Cross-examination occurs after the attorney who has called the witness to trial has asked her questions, (direct examination). While I believe direct examination is the most difficult part of a trial, cross-examination is the scariest. How do you prove to the jury that the witness who has just helped the opposing side is really not that helpful or should not be believed?
The reason cross-examinations are usually disasters is that attorneys believe in the myth created by Hollywood that an attorney should be able to get a witness to confess to lying. For this reason, cross-examinations are often more suicidal than homicidal. Why? No witness is ever going to confess that he is a liar. Consequently, your goal should be to prove that the witness is untrustworthy, not get the witness to admit it.
Cross-examinations are scary not only because attorneys are under the mistaken belief that they should get a confession as seen on TV or in movies, but there is the real fear that the witness won’t answer their questions and will hurt them by repeating damaging testimony from the direct examination.

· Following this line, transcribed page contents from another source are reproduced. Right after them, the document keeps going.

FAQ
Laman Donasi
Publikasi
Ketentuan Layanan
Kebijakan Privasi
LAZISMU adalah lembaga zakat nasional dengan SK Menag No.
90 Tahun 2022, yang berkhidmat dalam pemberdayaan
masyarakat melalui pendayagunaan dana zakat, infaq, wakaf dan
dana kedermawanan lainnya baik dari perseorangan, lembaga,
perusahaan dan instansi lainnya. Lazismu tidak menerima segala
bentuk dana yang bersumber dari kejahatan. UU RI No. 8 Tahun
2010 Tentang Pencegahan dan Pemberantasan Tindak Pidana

In Turning Points at Trial, I interviewed Alan Dershowitz who shows how his preparation, creativity, and bluffing on cross-examination caused a turning point when he was defending a terrorist. In another interview, David Bernick, one of the most respected civil defense attorneys, takes readers behind the scenes to show how he developed clear themes and controlled an extremely difficult witness on cross-examination in a trial that made national headlines. Those cross-examinations were turning points at trial because the attorneys did not try and get the witness to confess to being a liar but instead they had the simple and achievable goal to prove the witness was a liar. It is this great lesson, proving that the witness is a liar instead of trying to get the witness to confess to being a liar that almost every lawyer fails to learn until it is too late.
One way to make sure you are on the right track is the following test: if you are calm in your questioning and have documents or common sense on your side to prove your point that the witness is a liar, you are achieving your goal. On the other hand, if you are arguing with the witness, frustrated, and angry that the witness will not admit she is a liar or has lied in the past, then, you are headed toward disaster.